Ausgangstext —
>>>>>
Gott nimmt Gestalt an

"Empfangen vom heiligen Geist"

 

Ein Studium des Neuen Testaments beantwortet uns drei Grundfragen: Wer ist Gott, was tut Gott und für wen tut Gott das, was er tut. Zuletzt haben wir besprochen, wer Gott ist. Jetzt geht es um die Frage, was Gott tut. Es gibt nur eine einzige Antwort auf die Frage, was Gott tut. Diese Antwort macht das Christentum zu etwas Einmaligem.
<<<<<
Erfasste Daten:
>>>>>
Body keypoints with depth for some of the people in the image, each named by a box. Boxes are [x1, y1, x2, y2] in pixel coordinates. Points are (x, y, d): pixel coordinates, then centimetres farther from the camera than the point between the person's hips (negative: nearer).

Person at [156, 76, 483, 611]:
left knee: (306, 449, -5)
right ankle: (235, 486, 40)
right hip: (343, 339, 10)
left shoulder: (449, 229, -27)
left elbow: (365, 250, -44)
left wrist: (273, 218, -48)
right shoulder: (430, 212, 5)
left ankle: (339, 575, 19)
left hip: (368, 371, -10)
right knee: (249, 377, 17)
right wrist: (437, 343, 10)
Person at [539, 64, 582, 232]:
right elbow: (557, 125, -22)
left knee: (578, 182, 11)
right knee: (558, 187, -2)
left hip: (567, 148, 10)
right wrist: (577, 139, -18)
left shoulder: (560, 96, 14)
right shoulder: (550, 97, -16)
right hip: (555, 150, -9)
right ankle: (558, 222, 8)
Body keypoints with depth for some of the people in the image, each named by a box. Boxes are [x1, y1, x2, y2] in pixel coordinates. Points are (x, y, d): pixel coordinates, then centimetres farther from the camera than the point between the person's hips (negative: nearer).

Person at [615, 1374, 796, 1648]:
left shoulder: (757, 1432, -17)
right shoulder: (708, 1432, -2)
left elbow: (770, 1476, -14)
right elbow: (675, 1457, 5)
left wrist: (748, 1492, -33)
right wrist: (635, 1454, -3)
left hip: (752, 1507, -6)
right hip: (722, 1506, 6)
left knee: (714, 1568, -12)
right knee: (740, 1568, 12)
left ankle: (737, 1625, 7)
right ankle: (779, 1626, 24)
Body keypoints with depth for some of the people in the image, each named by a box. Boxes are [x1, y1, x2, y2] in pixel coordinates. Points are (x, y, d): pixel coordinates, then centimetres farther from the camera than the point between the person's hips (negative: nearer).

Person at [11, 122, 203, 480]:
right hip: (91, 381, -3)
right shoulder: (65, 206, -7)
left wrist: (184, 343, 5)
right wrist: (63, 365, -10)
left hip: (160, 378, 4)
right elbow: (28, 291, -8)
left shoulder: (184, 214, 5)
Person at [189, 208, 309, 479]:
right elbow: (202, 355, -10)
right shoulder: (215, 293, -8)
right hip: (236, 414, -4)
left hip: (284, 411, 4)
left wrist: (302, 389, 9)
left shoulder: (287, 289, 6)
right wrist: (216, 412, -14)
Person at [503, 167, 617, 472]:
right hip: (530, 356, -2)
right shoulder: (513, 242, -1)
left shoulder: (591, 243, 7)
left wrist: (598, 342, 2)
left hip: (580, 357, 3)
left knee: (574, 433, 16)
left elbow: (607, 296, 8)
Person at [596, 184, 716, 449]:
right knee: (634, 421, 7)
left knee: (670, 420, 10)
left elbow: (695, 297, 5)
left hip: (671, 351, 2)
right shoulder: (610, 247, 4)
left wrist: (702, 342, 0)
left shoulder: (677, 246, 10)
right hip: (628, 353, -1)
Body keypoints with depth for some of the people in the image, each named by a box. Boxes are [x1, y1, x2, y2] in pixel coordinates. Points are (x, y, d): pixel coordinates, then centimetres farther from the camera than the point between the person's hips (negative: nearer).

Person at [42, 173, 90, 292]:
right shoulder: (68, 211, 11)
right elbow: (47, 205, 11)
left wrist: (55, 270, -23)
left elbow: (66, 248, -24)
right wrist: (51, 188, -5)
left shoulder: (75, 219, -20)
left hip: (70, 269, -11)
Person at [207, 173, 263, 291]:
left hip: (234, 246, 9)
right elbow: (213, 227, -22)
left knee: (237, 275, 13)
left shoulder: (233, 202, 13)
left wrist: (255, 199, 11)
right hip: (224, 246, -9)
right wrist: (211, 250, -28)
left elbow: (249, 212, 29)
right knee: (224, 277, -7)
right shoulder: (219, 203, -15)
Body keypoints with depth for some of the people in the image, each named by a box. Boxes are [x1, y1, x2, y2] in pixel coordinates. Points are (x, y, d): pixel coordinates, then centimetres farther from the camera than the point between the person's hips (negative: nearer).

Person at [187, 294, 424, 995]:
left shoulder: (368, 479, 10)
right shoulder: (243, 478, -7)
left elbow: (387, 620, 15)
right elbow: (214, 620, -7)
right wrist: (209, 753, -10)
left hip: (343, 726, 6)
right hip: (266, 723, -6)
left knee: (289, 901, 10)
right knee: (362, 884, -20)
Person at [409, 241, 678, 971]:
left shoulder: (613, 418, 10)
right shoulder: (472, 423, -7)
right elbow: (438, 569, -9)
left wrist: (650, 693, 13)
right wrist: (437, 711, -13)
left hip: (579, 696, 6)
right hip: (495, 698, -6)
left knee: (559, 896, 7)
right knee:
<<<<<
Was zu tun ist — Aktualisiere einen Teil des Ausgangstexts: Beginne bei den Worten „Ein Studium des“ und höre nach „zu etwas Einmaligem.“ auf. Setze dabei „Hauptfragen“ an die Stelle von „Grundfragen“.

Platz für Antwort —
Ein Studium des Neuen Testaments beantwortet uns drei Hauptfragen: Wer ist Gott, was tut Gott und für wen tut Gott das, was er tut. Zuletzt haben wir besprochen, wer Gott ist. Jetzt geht es um die Frage, was Gott tut. Es gibt nur eine einzige Antwort auf die Frage, was Gott tut. Diese Antwort macht das Christentum zu etwas Einmaligem.